Cuba promete 'resistência inexpugnável' a ameaças de Trump sobre controle da ilha
O líder cubano Miguel Díaz-Canel afirmou nesta terça-feira (17) que Cuba manterá uma "resistência inexpugnável" diante das ameaças do presidente dos Estados Unidos, Donald Trump, que voltou a mencionar publicamente a possibilidade de assumir o controle da ilha caribenha. A declaração foi feita através da rede social X, em resposta a comentários feitos por Trump no dia anterior.
Declarações provocativas de Trump
Na segunda-feira (16), durante conversa com jornalistas no Salão Oval da Casa Branca, o presidente republicano afirmou: "Ouvi minha vida toda sobre os Estados Unidos e Cuba. 'Quando é que os EUA vão fazer isso?'. Eu realmente acredito que terei a honra de tomar Cuba". Trump complementou dizendo que "pode fazer o que quiser" com a ilha, em declarações que foram interpretadas como uma ameaça direta à soberania cubana.
Resposta firme do governo cubano
Em sua resposta, Díaz-Canel escreveu: "Diante do pior cenário, Cuba tem uma certeza: qualquer agressor externo encontrará uma resistência inexpugnável". O líder cubano ainda criticou o que chamou de "pretexto indignante" utilizado pelos Estados Unidos para justificar suas ações contra a ilha, referindo-se às duras limitações econômicas que, segundo ele, foram causadas pelo próprio embargo norte-americano que dura mais de seis décadas.
Crise energética agravada
A tensão diplomática ocorre em meio a uma grave crise energética que assola Cuba. Na segunda-feira, a rede elétrica nacional colapsou completamente, deixando todos os aproximadamente 10 milhões de habitantes sem energia por mais de 29 horas consecutivas. Apenas na terça-feira, às 18h11 do horário local, o governo conseguiu restabelecer parcialmente o fornecimento, colocando em operação sua maior usina termoelétrica movida a óleo.

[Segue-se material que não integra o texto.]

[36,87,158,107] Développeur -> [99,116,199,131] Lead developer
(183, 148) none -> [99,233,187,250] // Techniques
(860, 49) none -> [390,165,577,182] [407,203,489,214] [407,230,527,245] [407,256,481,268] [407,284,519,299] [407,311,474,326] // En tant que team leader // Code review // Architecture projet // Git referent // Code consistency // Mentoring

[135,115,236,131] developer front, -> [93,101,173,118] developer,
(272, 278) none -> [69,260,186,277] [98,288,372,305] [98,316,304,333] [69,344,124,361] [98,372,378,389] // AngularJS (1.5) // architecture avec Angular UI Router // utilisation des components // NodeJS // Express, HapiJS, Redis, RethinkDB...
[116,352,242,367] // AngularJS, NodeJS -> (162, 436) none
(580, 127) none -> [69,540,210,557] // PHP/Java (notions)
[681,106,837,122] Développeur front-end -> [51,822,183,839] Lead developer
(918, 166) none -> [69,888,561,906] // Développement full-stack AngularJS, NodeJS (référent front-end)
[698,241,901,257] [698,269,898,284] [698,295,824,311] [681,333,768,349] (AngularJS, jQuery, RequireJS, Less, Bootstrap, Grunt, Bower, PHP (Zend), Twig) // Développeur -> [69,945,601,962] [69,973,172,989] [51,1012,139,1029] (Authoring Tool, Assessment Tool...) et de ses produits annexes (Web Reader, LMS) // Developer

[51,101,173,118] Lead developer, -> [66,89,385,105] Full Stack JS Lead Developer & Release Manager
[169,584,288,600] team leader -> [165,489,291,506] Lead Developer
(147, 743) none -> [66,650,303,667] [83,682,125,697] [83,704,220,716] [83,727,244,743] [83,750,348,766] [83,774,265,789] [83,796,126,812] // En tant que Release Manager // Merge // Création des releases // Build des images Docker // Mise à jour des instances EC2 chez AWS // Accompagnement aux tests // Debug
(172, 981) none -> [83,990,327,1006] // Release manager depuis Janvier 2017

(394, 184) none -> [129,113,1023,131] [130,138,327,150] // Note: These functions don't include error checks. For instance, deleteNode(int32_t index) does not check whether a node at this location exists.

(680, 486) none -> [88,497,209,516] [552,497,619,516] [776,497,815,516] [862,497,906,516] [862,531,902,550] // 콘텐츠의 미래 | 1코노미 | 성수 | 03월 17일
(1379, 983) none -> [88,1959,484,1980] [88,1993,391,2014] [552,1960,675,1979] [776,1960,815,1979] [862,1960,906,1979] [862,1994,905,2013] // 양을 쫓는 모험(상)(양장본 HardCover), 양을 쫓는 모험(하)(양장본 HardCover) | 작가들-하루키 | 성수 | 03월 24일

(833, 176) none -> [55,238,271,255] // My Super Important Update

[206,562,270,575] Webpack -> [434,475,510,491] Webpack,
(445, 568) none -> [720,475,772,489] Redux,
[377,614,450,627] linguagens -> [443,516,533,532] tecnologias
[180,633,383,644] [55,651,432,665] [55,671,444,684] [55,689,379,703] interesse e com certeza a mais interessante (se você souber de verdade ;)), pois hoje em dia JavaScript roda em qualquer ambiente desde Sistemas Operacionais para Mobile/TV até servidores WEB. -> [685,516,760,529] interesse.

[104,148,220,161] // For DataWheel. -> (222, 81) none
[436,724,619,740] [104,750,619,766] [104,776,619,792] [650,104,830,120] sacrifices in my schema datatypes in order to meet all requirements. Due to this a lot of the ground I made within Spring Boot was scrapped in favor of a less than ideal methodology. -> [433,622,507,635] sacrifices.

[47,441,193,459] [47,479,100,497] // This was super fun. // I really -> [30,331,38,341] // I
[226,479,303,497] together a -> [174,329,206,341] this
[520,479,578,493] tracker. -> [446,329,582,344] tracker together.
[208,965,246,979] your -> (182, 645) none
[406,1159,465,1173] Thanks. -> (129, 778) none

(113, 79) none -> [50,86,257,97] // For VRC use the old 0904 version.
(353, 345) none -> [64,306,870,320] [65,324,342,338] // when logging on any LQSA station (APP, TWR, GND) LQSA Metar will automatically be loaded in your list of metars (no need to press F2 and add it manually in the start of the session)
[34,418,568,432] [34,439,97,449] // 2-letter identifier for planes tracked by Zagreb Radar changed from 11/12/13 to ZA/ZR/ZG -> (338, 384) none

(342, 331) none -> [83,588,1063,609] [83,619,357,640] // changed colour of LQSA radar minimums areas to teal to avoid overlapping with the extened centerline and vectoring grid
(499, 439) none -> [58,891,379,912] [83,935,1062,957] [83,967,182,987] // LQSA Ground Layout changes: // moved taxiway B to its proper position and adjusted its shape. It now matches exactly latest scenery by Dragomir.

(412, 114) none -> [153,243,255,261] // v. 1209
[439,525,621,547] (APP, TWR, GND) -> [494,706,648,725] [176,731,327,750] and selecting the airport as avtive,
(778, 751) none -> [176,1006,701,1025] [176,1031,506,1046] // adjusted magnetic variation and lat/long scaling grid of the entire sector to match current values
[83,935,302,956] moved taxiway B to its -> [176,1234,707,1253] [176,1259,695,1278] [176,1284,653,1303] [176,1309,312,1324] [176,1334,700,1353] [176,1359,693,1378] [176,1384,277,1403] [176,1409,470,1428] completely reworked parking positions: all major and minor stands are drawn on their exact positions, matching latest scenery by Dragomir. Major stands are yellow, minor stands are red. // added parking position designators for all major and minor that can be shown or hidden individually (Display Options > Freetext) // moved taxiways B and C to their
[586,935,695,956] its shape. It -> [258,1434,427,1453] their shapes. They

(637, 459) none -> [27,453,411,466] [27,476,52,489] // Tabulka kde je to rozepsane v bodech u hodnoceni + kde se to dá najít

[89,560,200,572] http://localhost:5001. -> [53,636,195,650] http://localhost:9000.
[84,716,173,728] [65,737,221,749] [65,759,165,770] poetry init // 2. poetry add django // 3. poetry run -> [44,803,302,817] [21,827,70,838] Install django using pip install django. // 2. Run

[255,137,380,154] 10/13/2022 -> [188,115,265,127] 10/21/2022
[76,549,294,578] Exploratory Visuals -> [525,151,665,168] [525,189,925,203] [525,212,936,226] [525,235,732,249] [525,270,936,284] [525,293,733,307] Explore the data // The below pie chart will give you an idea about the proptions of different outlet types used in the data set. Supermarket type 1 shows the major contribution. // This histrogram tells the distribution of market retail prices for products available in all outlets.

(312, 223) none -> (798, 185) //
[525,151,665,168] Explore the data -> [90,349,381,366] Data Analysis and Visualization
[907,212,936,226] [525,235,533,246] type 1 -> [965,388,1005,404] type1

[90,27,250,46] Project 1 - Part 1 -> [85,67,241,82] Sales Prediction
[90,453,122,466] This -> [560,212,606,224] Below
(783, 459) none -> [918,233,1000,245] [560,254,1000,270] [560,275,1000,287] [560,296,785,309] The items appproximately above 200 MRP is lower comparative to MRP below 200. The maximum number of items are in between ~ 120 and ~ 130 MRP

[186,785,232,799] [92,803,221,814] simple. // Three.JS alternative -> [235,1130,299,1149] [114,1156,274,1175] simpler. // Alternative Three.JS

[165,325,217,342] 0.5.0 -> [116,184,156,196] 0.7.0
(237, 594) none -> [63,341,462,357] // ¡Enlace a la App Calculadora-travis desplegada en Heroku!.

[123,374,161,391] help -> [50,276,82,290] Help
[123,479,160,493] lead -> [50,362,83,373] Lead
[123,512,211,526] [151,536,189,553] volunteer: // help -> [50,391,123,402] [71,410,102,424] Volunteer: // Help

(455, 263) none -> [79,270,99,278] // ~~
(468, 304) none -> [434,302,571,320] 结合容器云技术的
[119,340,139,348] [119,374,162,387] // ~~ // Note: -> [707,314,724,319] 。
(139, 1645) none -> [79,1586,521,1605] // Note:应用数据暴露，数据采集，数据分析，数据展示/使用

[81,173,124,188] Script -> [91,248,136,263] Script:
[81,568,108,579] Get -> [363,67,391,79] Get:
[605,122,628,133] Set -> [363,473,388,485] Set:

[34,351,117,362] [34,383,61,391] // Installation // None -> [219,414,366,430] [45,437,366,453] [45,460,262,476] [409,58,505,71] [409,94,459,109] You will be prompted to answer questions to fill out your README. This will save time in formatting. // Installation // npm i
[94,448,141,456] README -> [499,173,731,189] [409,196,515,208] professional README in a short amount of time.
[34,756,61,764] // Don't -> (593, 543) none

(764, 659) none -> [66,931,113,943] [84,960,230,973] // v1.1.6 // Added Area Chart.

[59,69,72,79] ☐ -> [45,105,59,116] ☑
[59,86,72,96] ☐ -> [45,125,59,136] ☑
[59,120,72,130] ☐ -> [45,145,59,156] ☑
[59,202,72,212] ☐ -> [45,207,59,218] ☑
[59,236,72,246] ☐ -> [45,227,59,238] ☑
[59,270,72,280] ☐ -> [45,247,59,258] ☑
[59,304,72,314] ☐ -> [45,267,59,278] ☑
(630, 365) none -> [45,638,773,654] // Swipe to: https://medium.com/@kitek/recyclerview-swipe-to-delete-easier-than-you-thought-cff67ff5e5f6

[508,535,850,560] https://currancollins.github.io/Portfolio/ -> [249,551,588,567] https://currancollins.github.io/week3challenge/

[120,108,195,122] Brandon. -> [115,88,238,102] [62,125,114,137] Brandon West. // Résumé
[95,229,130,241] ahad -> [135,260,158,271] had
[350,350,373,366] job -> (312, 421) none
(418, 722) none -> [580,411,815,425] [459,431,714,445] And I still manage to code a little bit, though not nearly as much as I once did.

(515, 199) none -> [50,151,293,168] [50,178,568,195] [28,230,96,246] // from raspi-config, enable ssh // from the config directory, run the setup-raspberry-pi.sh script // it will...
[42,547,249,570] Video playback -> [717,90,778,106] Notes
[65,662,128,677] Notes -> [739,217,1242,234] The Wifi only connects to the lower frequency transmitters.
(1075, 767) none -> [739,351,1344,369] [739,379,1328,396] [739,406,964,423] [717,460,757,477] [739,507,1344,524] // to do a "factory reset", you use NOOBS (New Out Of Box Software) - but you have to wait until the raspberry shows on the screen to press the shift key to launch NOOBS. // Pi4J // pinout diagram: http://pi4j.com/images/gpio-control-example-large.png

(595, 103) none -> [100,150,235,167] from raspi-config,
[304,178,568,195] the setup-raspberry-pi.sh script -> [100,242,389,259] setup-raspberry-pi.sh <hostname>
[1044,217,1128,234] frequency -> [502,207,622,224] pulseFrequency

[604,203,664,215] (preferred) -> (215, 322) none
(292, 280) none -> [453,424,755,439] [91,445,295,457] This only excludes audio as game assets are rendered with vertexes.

No entanto, autoridades cubanas alertaram que cortes de energia podem persistir, já que a geração permanece insuficiente para atender à demanda total. Esta foi a primeira falha nacional desse tipo desde que os Estados Unidos interromperam o fornecimento de petróleo à ilha há cerca de três meses.
Contexto do embargo e dependência energética
A crise energética cubana foi profundamente agravada por um bloqueio imposto pelos Estados Unidos ao envio de petróleo para a ilha, fundamental para a sobrevivência do setor energético nacional. O embargo foi intensificado após a captura do ditador venezuelano Nicolás Maduro no início de janeiro, o que levou Caracas e México - importantes fornecedores de combustível para Cuba - a interromperem suas remessas.
A situação resultou em:
- Apagões frequentes em todo o país
- Hotéis fechados por falta de energia
- Voos cancelados devido a problemas de infraestrutura
- Suspensão da coleta de lixo e serviços básicos
- Cortes de energia de até 16 horas diárias na capital Havana
Histórico de negociações e exigências
Díaz-Canel admitiu na última sexta-feira (13) que o regime cubano tem mantido conversas com a Casa Branca, embora tenha evitado comentar especificamente sobre as exigências norte-americanas. Fontes indicam que o governo Trump estaria pressionando por:
- Mudanças políticas e econômicas estruturais na ilha
- Afastamento de aliados do regime atual
- Liberação de presos políticos
- Possível saída do próprio presidente cubano como condição para avançar nas negociações
Este não é o primeiro contato entre os dois países, que, apesar de antagonistas históricos, já passaram por outros momentos de negociação desde que a Revolução Cubana tirou do poder o ditador Fulgencio Batista em 1959. Ao longo das últimas seis décadas, pelo menos 13 presidentes americanos tentaram, sem sucesso, alterar o status quo da ilha.
Doutrina de intervenção regional
Analistas políticos observam que, embora as relações entre Cuba e Estados Unidos sempre tenham sido tensas, nunca os ventos pareceram tão favoráveis a Washington quanto no atual momento. A administração Trump estaria colocando Cuba como próximo alvo de movimentos agressivos de sua diplomacia no segundo mandato, refletindo o que alguns chamam de "Doutrina Donroe" de intervenções no Hemisfério Ocidental.
Enquanto Trump multiplica declarações ofensivas contra Havana e seus dirigentes nas últimas semanas, simultaneamente afirma que a ilha deseja "concluir um acordo" com os Estados Unidos, criando um cenário de pressão diplomática combinada com ameaças públicas que mantém a população cubana em estado de alerta máximo diante da incerteza sobre seu futuro político e econômico.